I sigh, and close the website down. There is uncomfortable silence. Walking across the sitting room, I turn the television on.

We sit down for a Valentine’s meal.

There is some silence between us.

She has bought me a driftwood frame, with space for three photographs. The first depicts the two of us in Prague, sat at a metal table outside a bar, two large glasses of beer sparkling in the sun. It is like a publicity shot for the British Contentment Society.

The second is of me, lolling on the steps of the Pantheon in Rome, a short city break at one of the happiest times of our lives. I have the blissful look of a man who has eaten well, and used his hotel room to the full.

The third photograph is one which we took ourselves, holding the camera away from our faces and clicking in hope. We are stood on one of the local beaches at Brancaster, which is like a cross between New Zealand’s spectacular Ninety Mile Beach, and Antarctica. No professional could have taken a better shot.

It is not my fault that my romantic gift of a subscription to New Scientist magazine, complete with credit-crunch busting 30% discount has failed to arrive in the post this morning.

I cast my mind back to the previous evening in the Village Pub.

I had been quite open with the LTLP that I had not been able to get her a card, as I had got sidetracked with the need to get a new laundry basket. Unfortunately, Short Tony had mentioned in front of her that he had got Mrs Short Tony a card, and Big A had talked about his card, plus flowers. This was not helpful.

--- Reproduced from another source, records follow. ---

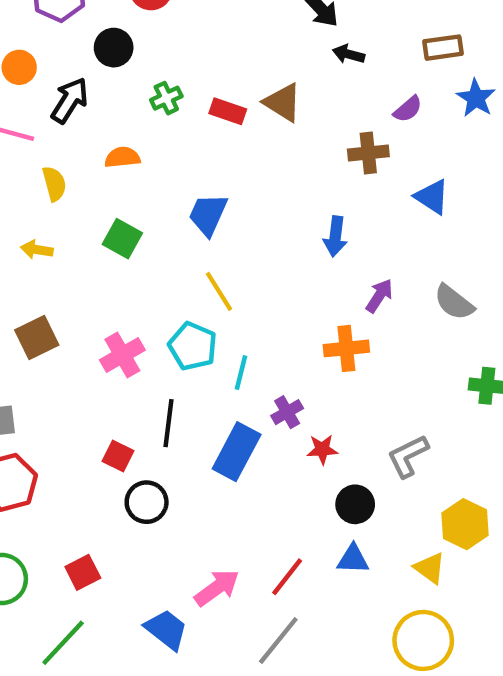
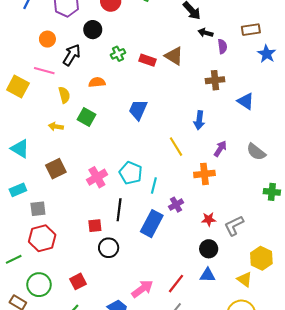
purple semicircle: (408, 109) -> (222, 46), moved, turned -56
green square: (122, 239) -> (86, 117), moved
yellow line: (219, 291) -> (176, 147), moved
red star: (322, 449) -> (209, 219), moved
red square: (118, 456) -> (95, 226), turned -32

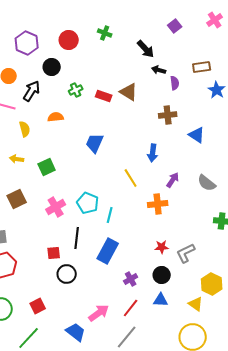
green square: (86, 117) -> (47, 167), moved, turned 36
purple cross: (176, 205) -> (131, 279), moved

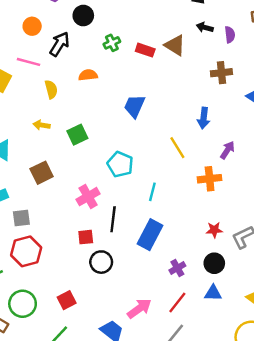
black arrow: (159, 70) -> (205, 27), moved
cyan pentagon: (88, 203) -> (120, 164), moved
pink cross: (56, 207) -> (88, 197), moved

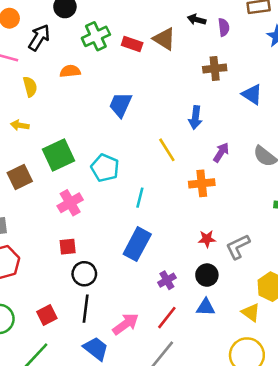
green cross: (112, 43) -> (96, 36), size x1.5
green square: (77, 135) -> (58, 155), moved, size x1.4
black line: (113, 219) -> (86, 309), moved

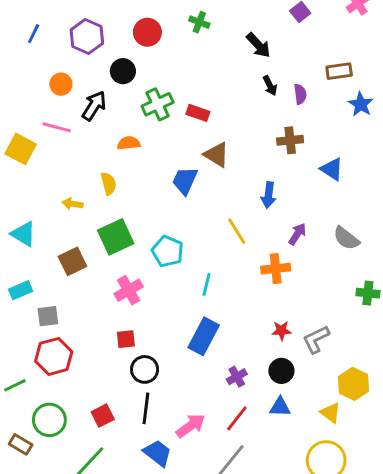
black arrow: (197, 20) -> (270, 86), turned -132
brown triangle: (164, 39) -> (217, 155), moved
yellow semicircle: (30, 87) -> (109, 184), moved

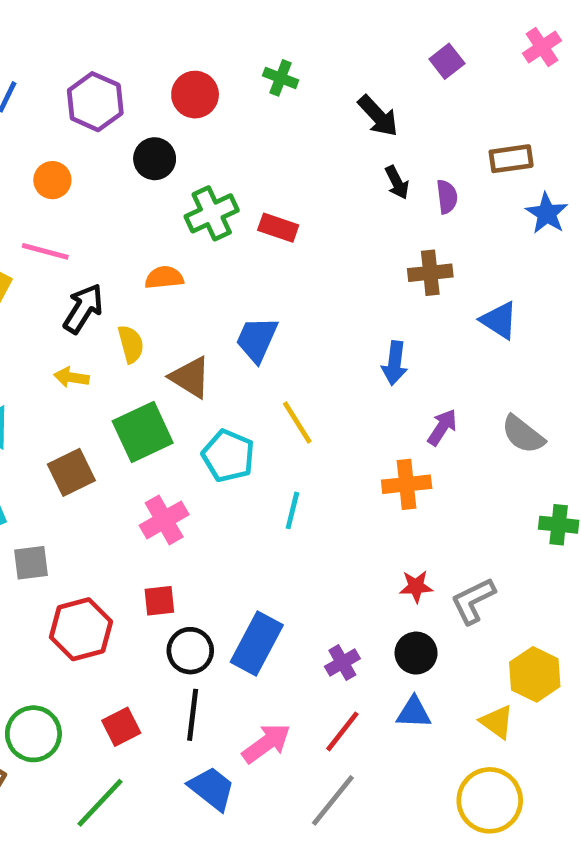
black arrow: (94, 106) -> (83, 308), moved
brown triangle: (217, 155) -> (190, 377), moved
yellow line: (237, 231) -> (297, 423), moved
blue rectangle: (204, 336) -> (257, 644), moved
red hexagon: (54, 356) -> (81, 629), moved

I do not quite know how Valentine’s day crept up on me this year. It is ridiculous. Part of the thing is because it is so confusing – if it were held on the same day each year then everything would be more straightforward. Plus it is just a commercial thing, plus I do not need a ‘special day’ to remind the LTLP why she loves me so much.

“At least I got us a table,” I comment.

The lady plonks two fry ups down in front of us.

“This is not,” says the LTLP, “quite what I had in mind.”